Task to carry out: Switch every "Verleihungs-Urkunde" in the rows below to "Certificate of Award" and write out the extracted text with nothing else changed. Leave the pictures out.

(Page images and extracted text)
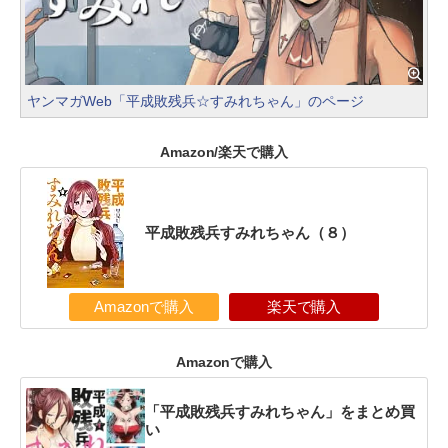
ヤンマガWeb「平成敗残兵☆すみれちゃん」のページ
Amazon/楽天で購入
平成敗残兵すみれちゃん（８）
Amazonで購入
楽天で購入
Amazonで購入
「平成敗残兵すみれちゃん」をまとめ買
い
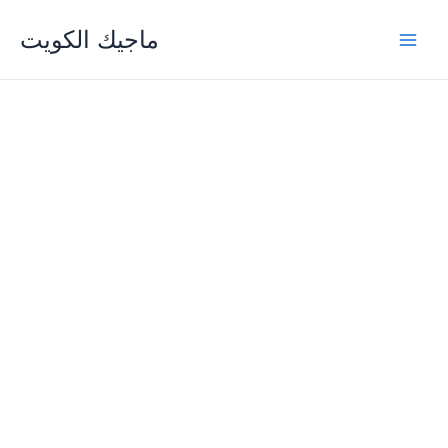
Skip
ماجيك الكويت
to
content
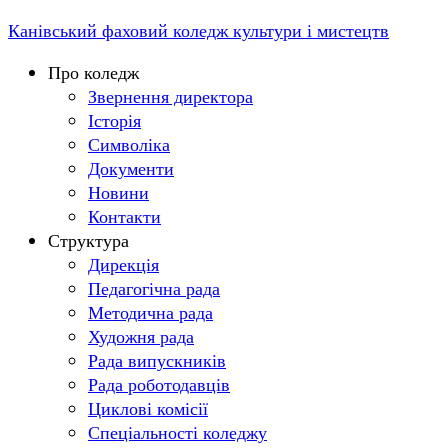
Перейти
Канівський фаховий коледж культури і мистецтв
до
Menu
Про коледж
вмісту
Звернення директора
Історія
Символіка
Документи
Новини
Контакти
Структура
Дирекція
Педагогічна рада
Методична рада
Художня рада
Рада випускників
Рада роботодавців
Циклові комісії
Спеціальності коледжу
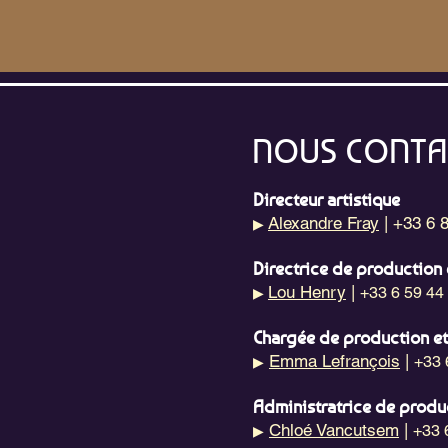
NOUS CONTA
Directeur artistique
Alexandre Fray
| +33 6 
▶
Directrice de production 
Lou Henry
|
+33 6 59 44
▶
Chargée de production e
Emma Lefrançois
|
+33 
▶
Administratrice de produ
Chloé Vancutsem
|
+33 
▶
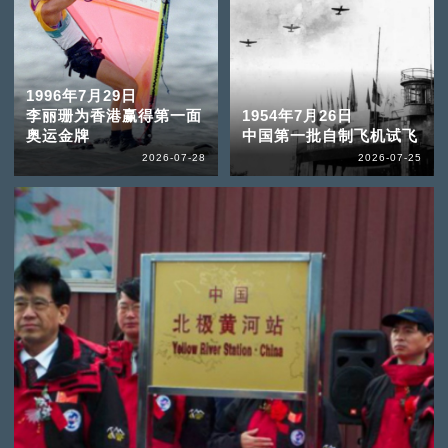
1996年7月29日
李丽珊为香港赢得第一面
1954年7月26日
奥运金牌
中国第一批自制飞机试飞
2026-07-28
2026-07-25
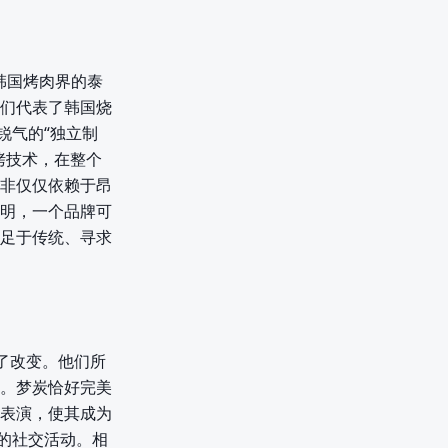
无疑是韩国烤肉界的泰
们代表了韩国烧
锐气的“独立制
烤技术，在整个
非仅仅依赖于昂
明，一个品牌可
足于传统、寻求
了改变。他们所
。梦炭恰好完美
表演，使其成为
的社交活动。相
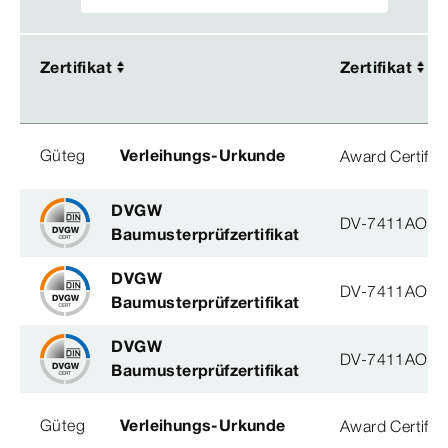
Zertifikat
Zertifikat
Zertifikat
Zertifikat
Güteg
Verleihungs-Urkunde
Award Certific
DVGW
DV-7411AO29
Baumusterprüfzertifikat
DVGW
DV-7411AO29
Baumusterprüfzertifikat
DVGW
DV-7411AO29
Baumusterprüfzertifikat
Güteg
Verleihungs-Urkunde
Award Certific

Response:
ヤンマガWeb「平成敗残兵☆すみれちゃん」のページ
Amazon/楽天で購入
平成敗残兵すみれちゃん（８）
Amazonで購入
楽天で購入
Amazonで購入
「平成敗残兵すみれちゃん」をまとめ買
い
Skip
ماجيك الكويت
to
content
Перейти
Канівський фаховий коледж культури і мистецтв
до
Menu
Про коледж
вмісту
Звернення директора
Історія
Символіка
Документи
Новини
Контакти
Структура
Дирекція
Педагогічна рада
Методична рада
Художня рада
Рада випускників
Рада роботодавців
Циклові комісії
Спеціальності коледжу
NOUS CONTA
Directeur artistique
Alexandre Fray
| +33 6 
▶
Directrice de production 
Lou Henry
|
+33 6 59 44
▶
Chargée de production e
Emma Lefrançois
|
+33 
▶
Administratrice de produ
Chloé Vancutsem
|
+33 
▶
1996年7月29日
李丽珊为香港赢得第一面
1954年7月26日
奥运金牌
中国第一批自制飞机试飞
2026-07-28
2026-07-25
无疑是韩国烤肉界的泰
们代表了韩国烧
锐气的“独立制
烤技术，在整个
非仅仅依赖于昂
明，一个品牌可
足于传统、寻求
了改变。他们所
。梦炭恰好完美
表演，使其成为
的社交活动。相
Zertifikat
Zertifikat
Zertifikat
Zertifikat
Güteg
Certificate of Award
Award Certific
DVGW
DV-7411AO29
Baumusterprüfzertifikat
DVGW
DV-7411AO29
Baumusterprüfzertifikat
DVGW
DV-7411AO29
Baumusterprüfzertifikat
Güteg
Certificate of Award
Award Certific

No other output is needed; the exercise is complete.